Find Limits of Trig Functions

[Guest]

What are the steps to solve questions like the two below?

1. Find the limit of (1+cosx)/(x) as x-->0.

2. Find the limit of (1-cosx)/(x^2) as x-->0.

Do I simply plug 0 for x in BOTH questions and simplify?

Thanks,
Interval

 

[galactus]

For the 2nd one, since you have an indeterminate form,you could try L'Hopital's rule...twice.

\(\displaystyle \L\\\lim_{x\to\0}\frac{1-cos(x)}{x^{2}}\)

Differentiate top and bottom:

\(\displaystyle \L\\\lim_{x\to\0}\frac{sin(x)}{2x}\)

Again:

\(\displaystyle \L\\\lim_{x\to\0}\frac{cos(x)}{2}\)

Now, what's the limit?.

 

[Guest]

okay

Okay but our teacher is not up to L'Hopital Rule yet. Is there another way to find the limit?

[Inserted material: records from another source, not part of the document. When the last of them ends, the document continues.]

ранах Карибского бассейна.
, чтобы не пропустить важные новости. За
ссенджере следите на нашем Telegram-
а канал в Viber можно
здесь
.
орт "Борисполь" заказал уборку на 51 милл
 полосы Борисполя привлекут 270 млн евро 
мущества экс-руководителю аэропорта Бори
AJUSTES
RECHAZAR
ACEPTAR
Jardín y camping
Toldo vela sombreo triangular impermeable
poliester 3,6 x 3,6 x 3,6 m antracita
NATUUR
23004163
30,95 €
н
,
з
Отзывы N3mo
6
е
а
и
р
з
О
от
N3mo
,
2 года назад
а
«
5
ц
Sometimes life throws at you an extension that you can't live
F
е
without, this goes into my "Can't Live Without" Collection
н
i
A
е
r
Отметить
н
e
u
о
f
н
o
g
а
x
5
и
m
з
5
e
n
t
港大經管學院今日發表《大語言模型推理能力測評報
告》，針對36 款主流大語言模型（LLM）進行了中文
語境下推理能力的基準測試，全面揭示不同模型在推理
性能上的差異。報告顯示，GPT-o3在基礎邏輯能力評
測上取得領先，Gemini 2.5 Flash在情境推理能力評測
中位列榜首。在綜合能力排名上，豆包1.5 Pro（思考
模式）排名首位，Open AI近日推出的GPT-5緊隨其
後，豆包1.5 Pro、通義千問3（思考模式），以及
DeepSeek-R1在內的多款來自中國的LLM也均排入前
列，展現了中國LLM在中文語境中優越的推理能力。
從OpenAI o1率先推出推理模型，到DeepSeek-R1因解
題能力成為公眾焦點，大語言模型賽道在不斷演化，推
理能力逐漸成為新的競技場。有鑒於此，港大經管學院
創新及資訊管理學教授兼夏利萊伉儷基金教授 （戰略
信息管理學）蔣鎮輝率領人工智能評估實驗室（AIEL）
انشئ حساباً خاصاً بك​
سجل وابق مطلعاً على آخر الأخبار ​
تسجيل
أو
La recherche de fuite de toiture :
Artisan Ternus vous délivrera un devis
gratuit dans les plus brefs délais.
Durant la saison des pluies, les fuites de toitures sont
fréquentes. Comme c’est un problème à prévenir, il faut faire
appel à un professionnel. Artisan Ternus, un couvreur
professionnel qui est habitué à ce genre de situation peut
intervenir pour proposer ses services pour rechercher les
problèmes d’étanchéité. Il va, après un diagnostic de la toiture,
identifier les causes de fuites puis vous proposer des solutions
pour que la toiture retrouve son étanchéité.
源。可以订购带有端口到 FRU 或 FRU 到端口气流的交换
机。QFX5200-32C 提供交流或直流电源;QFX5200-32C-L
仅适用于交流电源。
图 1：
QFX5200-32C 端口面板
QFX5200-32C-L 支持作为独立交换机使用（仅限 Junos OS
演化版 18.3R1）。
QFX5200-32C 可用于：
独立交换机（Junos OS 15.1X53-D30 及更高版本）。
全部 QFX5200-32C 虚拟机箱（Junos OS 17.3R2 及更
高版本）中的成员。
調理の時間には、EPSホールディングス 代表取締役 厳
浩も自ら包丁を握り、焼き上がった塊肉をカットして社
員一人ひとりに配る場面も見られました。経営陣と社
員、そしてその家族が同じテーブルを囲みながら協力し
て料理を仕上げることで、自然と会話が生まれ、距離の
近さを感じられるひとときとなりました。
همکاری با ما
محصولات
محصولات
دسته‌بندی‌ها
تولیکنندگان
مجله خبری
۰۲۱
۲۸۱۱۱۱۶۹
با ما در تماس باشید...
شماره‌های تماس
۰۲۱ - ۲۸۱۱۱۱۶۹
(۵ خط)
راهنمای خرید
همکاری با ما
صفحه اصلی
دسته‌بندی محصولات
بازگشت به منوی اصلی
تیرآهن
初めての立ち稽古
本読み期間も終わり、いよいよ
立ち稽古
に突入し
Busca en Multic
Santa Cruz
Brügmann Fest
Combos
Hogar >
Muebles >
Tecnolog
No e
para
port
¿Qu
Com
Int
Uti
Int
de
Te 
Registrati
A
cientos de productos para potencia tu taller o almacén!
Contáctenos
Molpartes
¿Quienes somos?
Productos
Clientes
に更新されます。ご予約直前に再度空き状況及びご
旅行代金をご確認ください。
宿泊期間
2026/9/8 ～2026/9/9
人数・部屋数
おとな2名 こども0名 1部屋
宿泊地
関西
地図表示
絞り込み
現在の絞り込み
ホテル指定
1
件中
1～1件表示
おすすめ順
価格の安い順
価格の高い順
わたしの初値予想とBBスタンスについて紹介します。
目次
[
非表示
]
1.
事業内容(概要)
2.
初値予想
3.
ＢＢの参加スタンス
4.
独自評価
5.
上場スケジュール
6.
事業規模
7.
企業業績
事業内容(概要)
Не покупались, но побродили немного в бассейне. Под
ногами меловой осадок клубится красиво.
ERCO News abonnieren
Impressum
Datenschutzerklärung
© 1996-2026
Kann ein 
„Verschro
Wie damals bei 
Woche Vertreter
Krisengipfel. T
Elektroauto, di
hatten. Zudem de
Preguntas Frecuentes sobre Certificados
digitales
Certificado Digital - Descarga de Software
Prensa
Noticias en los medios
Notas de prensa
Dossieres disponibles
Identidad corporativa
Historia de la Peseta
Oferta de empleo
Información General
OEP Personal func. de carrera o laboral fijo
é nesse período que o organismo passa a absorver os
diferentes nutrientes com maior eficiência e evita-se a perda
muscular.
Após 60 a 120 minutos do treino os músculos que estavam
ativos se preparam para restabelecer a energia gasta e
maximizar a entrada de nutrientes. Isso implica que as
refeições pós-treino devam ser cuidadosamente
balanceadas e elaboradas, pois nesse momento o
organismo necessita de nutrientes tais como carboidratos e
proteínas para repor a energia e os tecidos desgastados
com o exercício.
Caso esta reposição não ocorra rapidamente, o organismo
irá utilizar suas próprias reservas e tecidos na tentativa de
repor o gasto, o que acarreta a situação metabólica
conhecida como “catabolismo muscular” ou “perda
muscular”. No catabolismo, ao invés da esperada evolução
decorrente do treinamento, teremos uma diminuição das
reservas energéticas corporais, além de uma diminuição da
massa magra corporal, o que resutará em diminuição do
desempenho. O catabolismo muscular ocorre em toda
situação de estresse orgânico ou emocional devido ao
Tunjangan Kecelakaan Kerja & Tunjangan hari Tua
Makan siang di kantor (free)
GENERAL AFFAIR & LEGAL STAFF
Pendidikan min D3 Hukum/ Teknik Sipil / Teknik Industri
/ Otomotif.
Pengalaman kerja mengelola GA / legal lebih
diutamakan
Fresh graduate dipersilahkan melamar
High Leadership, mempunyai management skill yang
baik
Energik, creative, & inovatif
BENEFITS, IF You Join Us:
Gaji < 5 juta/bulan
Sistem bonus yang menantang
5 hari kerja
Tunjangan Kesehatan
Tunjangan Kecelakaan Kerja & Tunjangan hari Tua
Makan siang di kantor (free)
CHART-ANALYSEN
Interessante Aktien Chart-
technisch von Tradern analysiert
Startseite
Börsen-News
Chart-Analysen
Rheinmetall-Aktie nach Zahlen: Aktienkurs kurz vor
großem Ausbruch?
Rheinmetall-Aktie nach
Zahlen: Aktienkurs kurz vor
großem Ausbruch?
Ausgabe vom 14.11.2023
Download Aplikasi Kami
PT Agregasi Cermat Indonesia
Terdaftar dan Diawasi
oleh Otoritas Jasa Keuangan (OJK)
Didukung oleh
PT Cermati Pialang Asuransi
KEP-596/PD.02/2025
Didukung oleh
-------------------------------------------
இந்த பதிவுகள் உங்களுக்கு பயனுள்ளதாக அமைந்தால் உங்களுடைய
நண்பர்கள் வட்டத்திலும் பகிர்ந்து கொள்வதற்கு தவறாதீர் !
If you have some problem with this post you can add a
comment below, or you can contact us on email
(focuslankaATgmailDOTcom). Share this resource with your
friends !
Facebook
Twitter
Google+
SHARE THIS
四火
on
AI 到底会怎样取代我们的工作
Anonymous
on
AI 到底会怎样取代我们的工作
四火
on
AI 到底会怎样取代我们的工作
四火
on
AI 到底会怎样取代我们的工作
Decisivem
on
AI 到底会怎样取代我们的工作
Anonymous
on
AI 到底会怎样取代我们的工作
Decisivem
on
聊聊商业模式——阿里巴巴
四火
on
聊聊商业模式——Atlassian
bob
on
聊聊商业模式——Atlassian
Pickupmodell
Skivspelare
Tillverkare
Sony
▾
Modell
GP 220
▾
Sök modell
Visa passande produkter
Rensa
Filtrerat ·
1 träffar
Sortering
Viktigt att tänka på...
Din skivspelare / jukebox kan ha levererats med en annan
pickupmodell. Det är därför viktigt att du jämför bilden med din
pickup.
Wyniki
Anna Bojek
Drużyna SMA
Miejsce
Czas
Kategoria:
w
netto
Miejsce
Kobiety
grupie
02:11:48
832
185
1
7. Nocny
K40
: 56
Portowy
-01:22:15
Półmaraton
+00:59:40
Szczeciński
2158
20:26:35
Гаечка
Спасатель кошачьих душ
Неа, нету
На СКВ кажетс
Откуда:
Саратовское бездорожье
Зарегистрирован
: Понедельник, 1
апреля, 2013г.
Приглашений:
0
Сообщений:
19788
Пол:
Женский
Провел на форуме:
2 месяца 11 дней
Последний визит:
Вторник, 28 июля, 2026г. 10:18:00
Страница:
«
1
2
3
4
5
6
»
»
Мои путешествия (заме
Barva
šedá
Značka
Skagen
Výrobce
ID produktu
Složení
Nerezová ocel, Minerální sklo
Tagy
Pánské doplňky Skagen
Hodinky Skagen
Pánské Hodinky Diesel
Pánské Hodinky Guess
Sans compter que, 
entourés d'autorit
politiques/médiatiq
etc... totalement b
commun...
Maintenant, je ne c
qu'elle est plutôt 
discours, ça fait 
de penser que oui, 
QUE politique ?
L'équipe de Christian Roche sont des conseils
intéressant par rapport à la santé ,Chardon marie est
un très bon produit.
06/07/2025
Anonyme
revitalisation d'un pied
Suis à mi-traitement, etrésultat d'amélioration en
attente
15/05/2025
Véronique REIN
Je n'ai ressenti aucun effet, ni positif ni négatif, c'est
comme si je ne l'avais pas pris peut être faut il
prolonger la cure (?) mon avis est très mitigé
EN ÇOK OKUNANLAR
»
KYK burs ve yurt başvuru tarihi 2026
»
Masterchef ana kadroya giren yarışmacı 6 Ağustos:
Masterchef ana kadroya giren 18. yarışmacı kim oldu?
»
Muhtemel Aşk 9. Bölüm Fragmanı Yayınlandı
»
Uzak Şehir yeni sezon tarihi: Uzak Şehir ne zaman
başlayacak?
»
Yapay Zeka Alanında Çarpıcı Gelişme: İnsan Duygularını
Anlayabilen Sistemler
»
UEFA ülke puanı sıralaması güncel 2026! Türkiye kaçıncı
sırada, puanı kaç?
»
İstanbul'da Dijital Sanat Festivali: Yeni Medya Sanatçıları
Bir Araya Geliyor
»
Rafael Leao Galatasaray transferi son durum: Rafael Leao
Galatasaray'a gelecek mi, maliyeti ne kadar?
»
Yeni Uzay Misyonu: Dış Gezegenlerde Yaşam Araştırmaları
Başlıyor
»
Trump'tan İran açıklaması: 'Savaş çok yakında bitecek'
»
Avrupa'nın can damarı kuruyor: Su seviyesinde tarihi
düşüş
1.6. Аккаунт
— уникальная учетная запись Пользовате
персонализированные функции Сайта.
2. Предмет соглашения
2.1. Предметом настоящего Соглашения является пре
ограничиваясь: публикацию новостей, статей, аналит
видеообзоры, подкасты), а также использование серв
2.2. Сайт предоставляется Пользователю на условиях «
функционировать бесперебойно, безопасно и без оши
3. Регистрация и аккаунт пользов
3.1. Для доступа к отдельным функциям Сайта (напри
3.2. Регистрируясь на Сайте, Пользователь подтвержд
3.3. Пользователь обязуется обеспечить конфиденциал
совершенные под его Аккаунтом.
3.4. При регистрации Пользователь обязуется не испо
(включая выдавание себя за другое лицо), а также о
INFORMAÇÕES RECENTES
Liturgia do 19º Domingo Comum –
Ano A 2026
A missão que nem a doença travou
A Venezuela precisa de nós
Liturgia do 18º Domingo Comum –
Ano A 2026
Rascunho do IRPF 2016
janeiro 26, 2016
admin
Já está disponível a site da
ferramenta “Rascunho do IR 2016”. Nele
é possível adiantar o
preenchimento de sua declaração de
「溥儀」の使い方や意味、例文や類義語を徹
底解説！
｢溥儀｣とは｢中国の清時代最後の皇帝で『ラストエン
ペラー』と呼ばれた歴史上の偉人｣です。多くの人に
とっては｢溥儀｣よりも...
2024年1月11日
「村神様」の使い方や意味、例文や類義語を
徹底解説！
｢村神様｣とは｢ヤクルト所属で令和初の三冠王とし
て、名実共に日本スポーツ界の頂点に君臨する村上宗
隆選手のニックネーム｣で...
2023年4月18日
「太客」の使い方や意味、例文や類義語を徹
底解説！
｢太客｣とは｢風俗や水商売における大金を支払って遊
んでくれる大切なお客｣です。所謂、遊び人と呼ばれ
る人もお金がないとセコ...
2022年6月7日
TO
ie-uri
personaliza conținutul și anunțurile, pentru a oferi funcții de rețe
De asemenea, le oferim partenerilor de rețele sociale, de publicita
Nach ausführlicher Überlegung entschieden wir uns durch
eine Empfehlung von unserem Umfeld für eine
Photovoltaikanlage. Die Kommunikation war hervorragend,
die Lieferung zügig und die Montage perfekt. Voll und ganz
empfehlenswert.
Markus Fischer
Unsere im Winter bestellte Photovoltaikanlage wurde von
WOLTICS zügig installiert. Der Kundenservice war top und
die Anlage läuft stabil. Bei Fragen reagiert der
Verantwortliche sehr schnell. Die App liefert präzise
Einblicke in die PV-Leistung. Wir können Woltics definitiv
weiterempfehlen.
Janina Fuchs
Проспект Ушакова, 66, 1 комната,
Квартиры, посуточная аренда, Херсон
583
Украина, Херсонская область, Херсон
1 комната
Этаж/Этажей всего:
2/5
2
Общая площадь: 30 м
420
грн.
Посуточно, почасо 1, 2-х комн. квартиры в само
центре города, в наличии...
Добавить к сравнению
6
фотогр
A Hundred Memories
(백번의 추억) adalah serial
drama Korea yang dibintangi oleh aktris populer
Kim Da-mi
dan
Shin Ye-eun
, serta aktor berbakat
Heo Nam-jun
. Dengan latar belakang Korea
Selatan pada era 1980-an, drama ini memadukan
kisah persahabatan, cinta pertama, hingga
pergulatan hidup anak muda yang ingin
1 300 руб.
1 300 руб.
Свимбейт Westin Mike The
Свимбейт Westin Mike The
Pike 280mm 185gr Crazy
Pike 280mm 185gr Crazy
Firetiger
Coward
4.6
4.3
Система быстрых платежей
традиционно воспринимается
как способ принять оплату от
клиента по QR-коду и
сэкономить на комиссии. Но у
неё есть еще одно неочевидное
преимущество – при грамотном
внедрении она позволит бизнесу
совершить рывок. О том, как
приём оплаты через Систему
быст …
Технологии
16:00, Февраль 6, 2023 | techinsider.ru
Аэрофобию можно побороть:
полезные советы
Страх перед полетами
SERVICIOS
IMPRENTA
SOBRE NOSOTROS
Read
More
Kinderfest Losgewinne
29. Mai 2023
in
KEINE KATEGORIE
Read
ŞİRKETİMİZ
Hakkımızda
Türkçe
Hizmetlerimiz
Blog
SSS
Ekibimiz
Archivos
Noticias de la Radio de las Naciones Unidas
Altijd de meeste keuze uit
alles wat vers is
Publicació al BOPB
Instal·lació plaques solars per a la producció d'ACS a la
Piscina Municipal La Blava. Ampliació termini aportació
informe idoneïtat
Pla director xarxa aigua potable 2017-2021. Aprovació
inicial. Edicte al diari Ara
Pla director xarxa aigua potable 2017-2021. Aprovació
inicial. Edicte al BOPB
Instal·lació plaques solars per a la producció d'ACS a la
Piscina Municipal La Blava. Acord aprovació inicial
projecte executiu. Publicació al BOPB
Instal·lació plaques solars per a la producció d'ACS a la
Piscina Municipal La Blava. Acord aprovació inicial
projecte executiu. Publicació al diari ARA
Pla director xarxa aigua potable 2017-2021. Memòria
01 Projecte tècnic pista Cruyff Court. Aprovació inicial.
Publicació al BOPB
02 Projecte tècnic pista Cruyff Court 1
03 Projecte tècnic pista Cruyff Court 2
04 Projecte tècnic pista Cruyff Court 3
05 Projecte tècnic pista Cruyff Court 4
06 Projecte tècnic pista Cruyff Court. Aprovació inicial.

We also have not covered differentiation of any kind.

 

[sisxixon]

Before going into L'Hopital, whenever we did limits my teacher would make us test increasingly close numbers to the number you're trying to find (.01, .00001 for limit x-->0)

it's a pain in the butt, but it's also another method.

 

[wonky-faint]

what we did was just replace the x with the 0.

 

[galactus]

Plug in x=0 and see what you get:

\(\displaystyle \L\\\frac{1-cos(x)}{x^{2}}\)


:roll:

 

[Guest]

ok

I will replace x with 0 and see what happens.

 

[hank]

For these, I believe the following theorems apply:

lim as x->0 of sinx / x = 1

lim as x->0 (1-cosx) /x = 0